## EXCERPT PROVIDED
It's currently the breeding season for Hector's dolphins, and the dolphins generally come closer to shore to breed and produce their calves. Hector's dolphin calves are about sixty centimetres long, and look like "a rugby ball with fins" according to Ms McConnell.

The Department of Conservation and the Ministry of Fisheries are working on a Threat Management Plan to address threats to Hector's dolphins, which is likely to be released in 2007.
Currently, the Ministry of Fisheries is consulting the public on a number of proposed interim measures to protect Hector's dolphins from fisheries based threats in the short term. Those measures which proceed are intended to be in place by Christmas. Submissions close next Thursday 23 November. Further information on this is available from the Ministry of Fisheries website (


Background notes

Hector's dolphins are only found in New Zealand and are considered to be one of the rarest marine dolphins in the world.

Two sub-species exist; these are the South Island Hector's dolphin (numbering c. 7000), and the much rarer Maui's dolphin (population size of only c. 100 animals remaining).

We ask that people take extra care in the water around these dolphins during the breeding season as calves are vulnerable to boat strike and disturbance.

## DATASET CONTENT

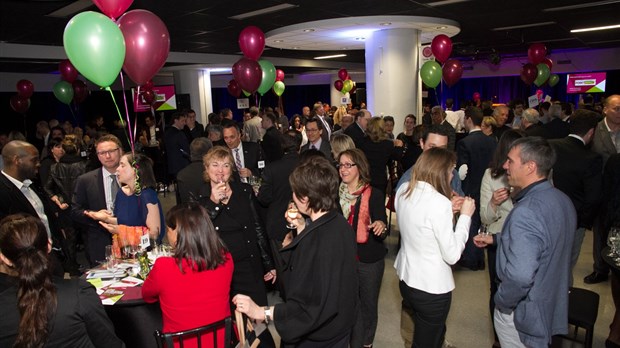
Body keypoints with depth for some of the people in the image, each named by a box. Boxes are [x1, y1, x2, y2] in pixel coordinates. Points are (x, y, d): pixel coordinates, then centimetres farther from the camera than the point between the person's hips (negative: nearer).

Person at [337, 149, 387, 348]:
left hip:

## TASK REQUIREMENTS
1. From the Hector's dolphin excerpt above the listing, reproduce word for word the stretch from "It's currently the" through "released in 2007.".
2. In the Hector's dolphin excerpt, about how many Maui's dolphins remain?

## ANSWERS PER TASK
1.
It's currently the breeding season for Hector's dolphins, and the dolphins generally come closer to shore to breed and produce their calves. Hector's dolphin calves are about sixty centimetres long, and look like "a rugby ball with fins" according to Ms McConnell.

The Department of Conservation and the Ministry of Fisheries are working on a Threat Management Plan to address threats to Hector's dolphins, which is likely to be released in 2007.

2. About 100 animals.